Thin Grass
***
THIN GRASS
Thin grass, in a stingy icing of soil,
covers rocks and clay.
Crops raise little but hopes deferred.
Yet somehow, with good rains
more clover comes,
the weeds survive,
green enough to keep alive
all who call these hilly pastures home.
Wild turkeys, rabbits, raccoon, and deer,
even coyotes can multiply here.
One quite contented bull, with his twelve old cows
and their nursing calves,
moles enough to undermine a cemetery,
and more little climbing,
..crawling, swimming,
….buzzing, jumping,
……flying things than I can list
know this farm as home.
It’s awe-ful pretty—this land.
No houses spoil the view
or break the greening contours
hiding sinkholes and caves in the karst,
hollows, beneath the valley breasts,
drop-offs beyond the brows of hills.
Can I root in shallow soil on stone or clay?

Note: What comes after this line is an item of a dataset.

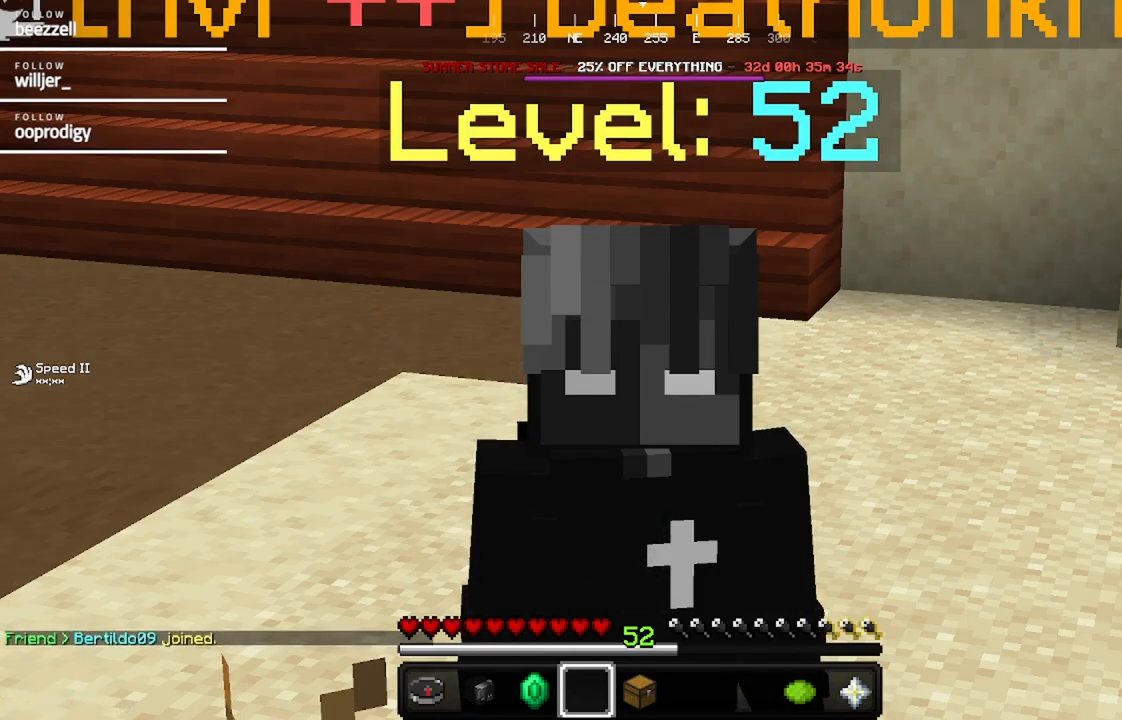
{"keys": [], "mouse": [], "events": []}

or will I decide it’s safer in the air—
and try to fly from this land
where sudden holes and washouts hide,
where Johnson grass shoots twelve feet high,
songbirds find thistles,
and raptors soar and dive
for more than enough snakes and rodents,
enough for them to thrive.
Or might I make a garden here,
Open a gate for God?
Start a compost pile,
Build up the humus,
Make a soul to stand on,
Leave a legacy of sod?
*In karst topography, water dissolves the underlying layers of sedimentary rock;
the surface can be insecure. It is easily eroded and is filled with sinkholes, springs, caves
and tunnels. After pulling a couple big tractors out of new hidden holes and washouts,
my husband had a friend in a beat-up old farm Hummer go ahead of him and check the
ground for safety each spring, when he ventured out to bush hog for the first time.